Possiamo in qualche modo prevedere a tavolino la polarità di una molecola senza dover per forza andare a determinare sperimentalmente il suo dipolo elettrico? La risposta è , se ci affidiamo all’elettronegatività.

In particolare dicevamo che se una coppia di atomi legati tra di loro presenta una differenza di elettronegatività maggiore di 0,5 allora quel legame si potrà definire polare. Nella scala di Pauling i valori di elettronegatività per H e Cl sono: 2,2 e 3,16.

Facendo la differenza tra il valore maggiore e quello minore quello che otteniamo è:

3,16-2,20 = 0,96

Siccome questo valore è maggiore di 0,5 possiamo affermare che il legame Cl-H è sempre un legame polare.

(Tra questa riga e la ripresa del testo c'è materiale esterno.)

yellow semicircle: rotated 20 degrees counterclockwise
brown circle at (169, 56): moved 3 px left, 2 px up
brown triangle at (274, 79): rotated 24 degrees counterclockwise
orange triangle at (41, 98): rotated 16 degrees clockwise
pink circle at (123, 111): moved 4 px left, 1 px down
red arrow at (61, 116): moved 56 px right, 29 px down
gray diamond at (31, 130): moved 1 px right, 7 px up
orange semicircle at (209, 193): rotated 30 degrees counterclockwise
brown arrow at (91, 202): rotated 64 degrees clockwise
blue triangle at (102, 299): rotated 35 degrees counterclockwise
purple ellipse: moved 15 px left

In questo caso specifico dove abbiamo solo un legame e questo è polare allora anche la molecola nella sua interezza sarà polare, bisogna però dire che la polarità di una molecola dipende sì dalla differenza di elettronegatività dei legami ma è una condizione necessaria ma non sufficiente. Per decidere se una molecola nella sua interezza è polare bisogna andare a osservare anche la sua geometria tramite la teoria VSEPR.

ACIDITà DEI COMPOSTI ORGANICI

Una delle applicazioni più importanti in Chimica Organica per quanto riguarda il concetto di elettronegatività è senza ombra di dubbio la descrizione dell’acidità dei vari composti. Prendiamo come esempio l’acido acetico e l’acido trifluoroacetico.

Acido acetico

pKa = 4,76

Acido trifluoroacetico

pKa = -0,25

Questi 2 acidi sono molto simili tra di loro, l’unica differenza è data dal fatto che uno presenta 3 atomi di Fluoro al posto dei 3 atomi di Idrogeno a cui siamo abituati. Questo cambiamento ha un effetto sulle proprietà della molecola?

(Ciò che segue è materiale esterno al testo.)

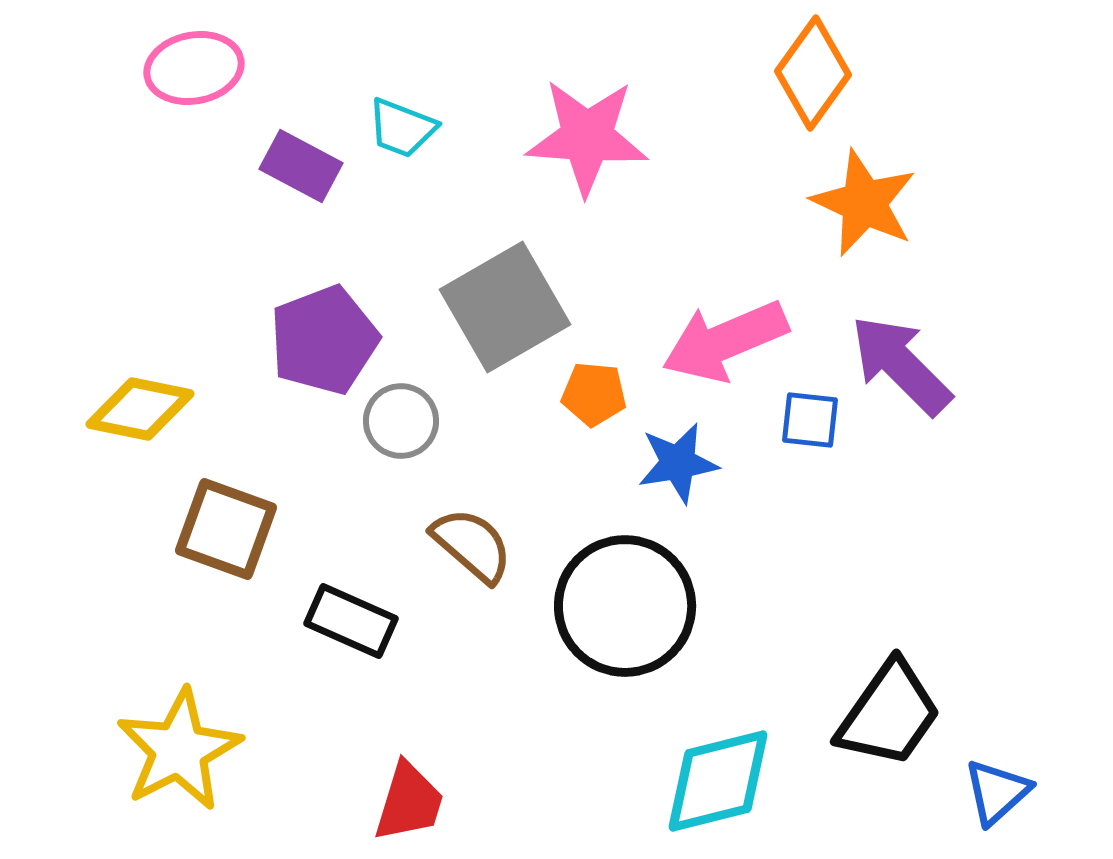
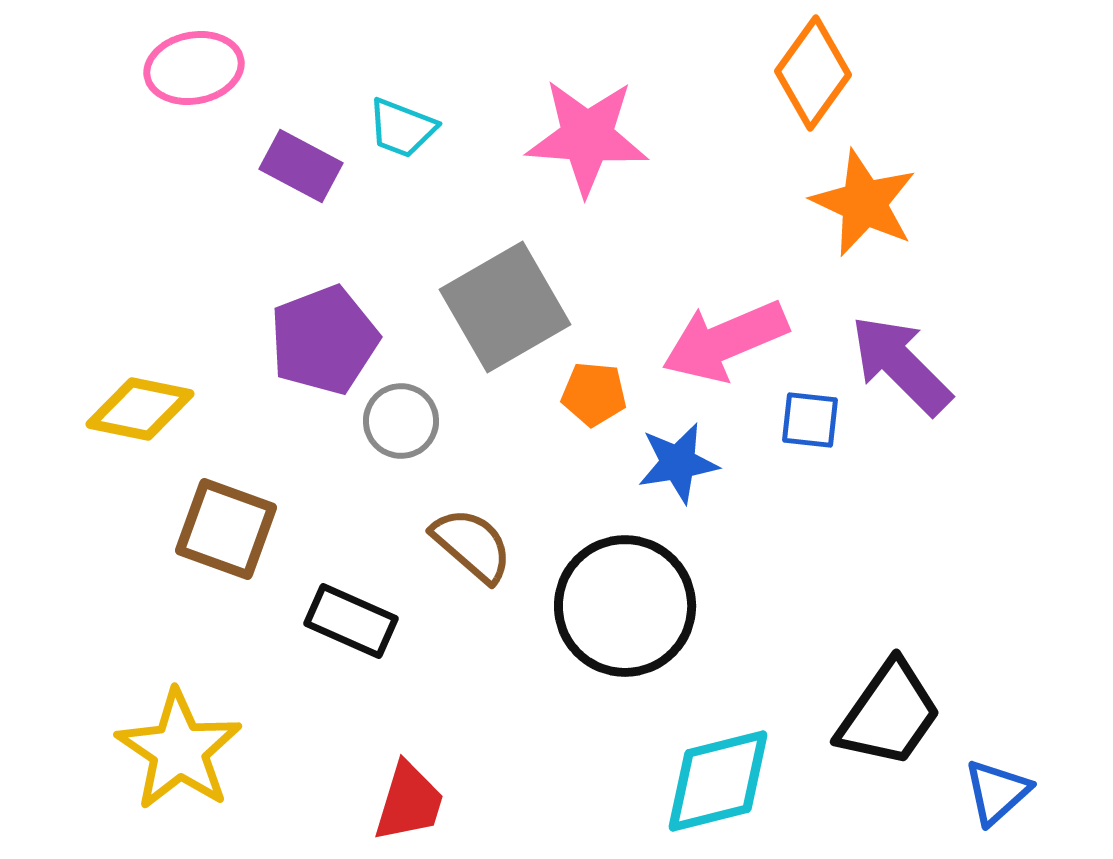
yellow star: rotated 11 degrees counterclockwise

Per queste molecole sono state anche rappresentate le pKa, cioè un valore che descrive quanto un composto è acido, più questo valore è basso e più il composto è acido. Ricordiamoci che la variazione di un’unità di pKa corrisposte a un fattore x10 visto che la lettera “p” messa davanti a Ka indica una scala logaritmica in base 10.

Notiamo che tra l’acido acetico e il trifluoroacetico c’è una differenza di pKa di circa 4 e questo significa che l’acido trifluoroacetico è quasi 10.000 volte più acido dell’acido acetico. Questi sono i dati sperimentali ma come interpretiamo tale risultato? Ovviamente facendo ricorso al concetto di elettronegatività si riesce a spiegare in maniera semplice questo fatto.

Sappiamo che un acido è tanto più forte quanto più stabile è l’anione che si crea dopo aver perso un H+, in questo caso dalla dissociazione acida di questi 2 composti otteniamo i seguenti anioni:

Anione acetato
Anione trifluoroacetato

Se l’acido trifluoro acetico è un acido più forte allora significa che l’anione che si crea è più stabile rispetto all’anione acetato. Questo fatto può essere spiegato immaginando che la carica negativa che si viene a formare sull’atomo di O sia parzialmente delocalizzata anche sugli atomi di F che essendo molto elettronegativi tendono ad attrarre a sè densità elettronica.

Siccome gli atomi di H sono meno elettronegativi rispetto al Fluoro allora l’anione acetato è meno stabile visto che la carica negativa avrà meno possibilità di delocalizzarsi anche sugli atomi di H. Più una carica è delocalizzata e più la molecola che la contiene è più stabile.